_PROBLEM TO SOLVE_.
All pictures are to be dropped, and the remaining data set down exactly.

(Beginning of AVAILABLE DATA)

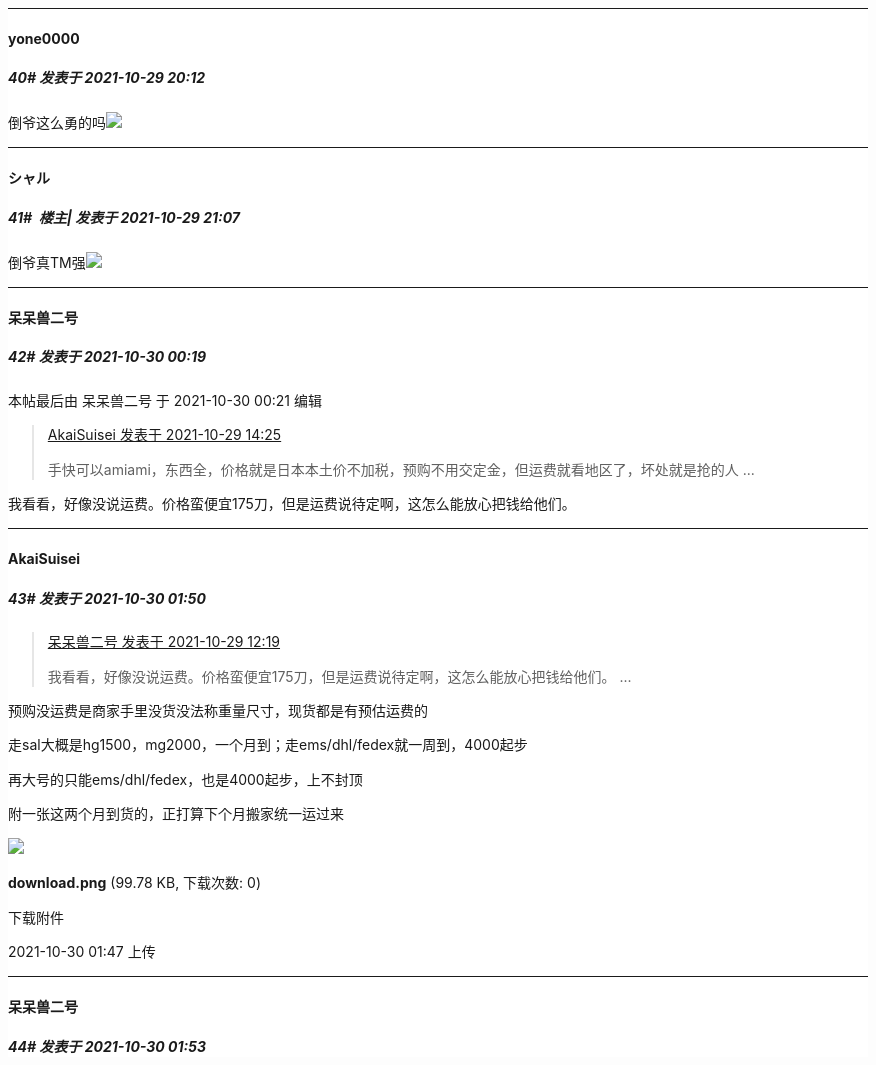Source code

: *****

####  yone0000  
##### 40#       发表于 2021-10-29 20:12

倒爷这么勇的吗<img src="https://static.saraba1st.com/image/smiley/face2017/068.png" referrerpolicy="no-referrer">

*****

####  シャル  
##### 41#         楼主| 发表于 2021-10-29 21:07

倒爷真TM强<img src="https://static.saraba1st.com/image/smiley/face2017/037.png" referrerpolicy="no-referrer">

*****

####  呆呆兽二号  
##### 42#       发表于 2021-10-30 00:19

 本帖最后由 呆呆兽二号 于 2021-10-30 00:21 编辑 
<blockquote><a href="httphttps://bbs.saraba1st.com/2b/forum.php?mod=redirect&amp;goto=findpost&amp;pid=53327088&amp;ptid=2034425" target="_blank">AkaiSuisei 发表于 2021-10-29 14:25</a>

手快可以amiami，东西全，价格就是日本本土价不加税，预购不用交定金，但运费就看地区了，坏处就是抢的人 ...</blockquote>
我看看，好像没说运费。价格蛮便宜175刀，但是运费说待定啊，这怎么能放心把钱给他们。

*****

####  AkaiSuisei  
##### 43#       发表于 2021-10-30 01:50

<blockquote><a href="httphttps://bbs.saraba1st.com/2b/forum.php?mod=redirect&amp;goto=findpost&amp;pid=53334583&amp;ptid=2034425" target="_blank">呆呆兽二号 发表于 2021-10-29 12:19</a>

我看看，好像没说运费。价格蛮便宜175刀，但是运费说待定啊，这怎么能放心把钱给他们。 ...</blockquote>
预购没运费是商家手里没货没法称重量尺寸，现货都是有预估运费的

走sal大概是hg1500，mg2000，一个月到；走ems/dhl/fedex就一周到，4000起步

再大号的只能ems/dhl/fedex，也是4000起步，上不封顶

附一张这两个月到货的，正打算下个月搬家统一运过来

<img src="https://img.saraba1st.com/forum/202110/29/134759v6dl366wcak8n3qi.png" referrerpolicy="no-referrer">

<strong>download.png</strong> (99.78 KB, 下载次数: 0)

下载附件

2021-10-30 01:47 上传

*****

####  呆呆兽二号  
##### 44#       发表于 2021-10-30 01:53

(End of AVAILABLE DATA)

_ANSWER TO THIS TASK_.
Source code

: *****

####  yone0000  
##### 40#       发表于 2021-10-29 20:12

倒爷这么勇的吗<img src="https://static.saraba1st.com/image/smiley/face2017/068.png" referrerpolicy="no-referrer">

*****

####  シャル  
##### 41#         楼主| 发表于 2021-10-29 21:07

倒爷真TM强<img src="https://static.saraba1st.com/image/smiley/face2017/037.png" referrerpolicy="no-referrer">

*****

####  呆呆兽二号  
##### 42#       发表于 2021-10-30 00:19

 本帖最后由 呆呆兽二号 于 2021-10-30 00:21 编辑 
<blockquote><a href="httphttps://bbs.saraba1st.com/2b/forum.php?mod=redirect&amp;goto=findpost&amp;pid=53327088&amp;ptid=2034425" target="_blank">AkaiSuisei 发表于 2021-10-29 14:25</a>

手快可以amiami，东西全，价格就是日本本土价不加税，预购不用交定金，但运费就看地区了，坏处就是抢的人 ...</blockquote>
我看看，好像没说运费。价格蛮便宜175刀，但是运费说待定啊，这怎么能放心把钱给他们。

*****

####  AkaiSuisei  
##### 43#       发表于 2021-10-30 01:50

<blockquote><a href="httphttps://bbs.saraba1st.com/2b/forum.php?mod=redirect&amp;goto=findpost&amp;pid=53334583&amp;ptid=2034425" target="_blank">呆呆兽二号 发表于 2021-10-29 12:19</a>

我看看，好像没说运费。价格蛮便宜175刀，但是运费说待定啊，这怎么能放心把钱给他们。 ...</blockquote>
预购没运费是商家手里没货没法称重量尺寸，现货都是有预估运费的

走sal大概是hg1500，mg2000，一个月到；走ems/dhl/fedex就一周到，4000起步

再大号的只能ems/dhl/fedex，也是4000起步，上不封顶

附一张这两个月到货的，正打算下个月搬家统一运过来

<img src="https://img.saraba1st.com/forum/202110/29/134759v6dl366wcak8n3qi.png" referrerpolicy="no-referrer">

<strong>download.png</strong> (99.78 KB, 下载次数: 0)

下载附件

2021-10-30 01:47 上传

*****

####  呆呆兽二号  
##### 44#       发表于 2021-10-30 01:53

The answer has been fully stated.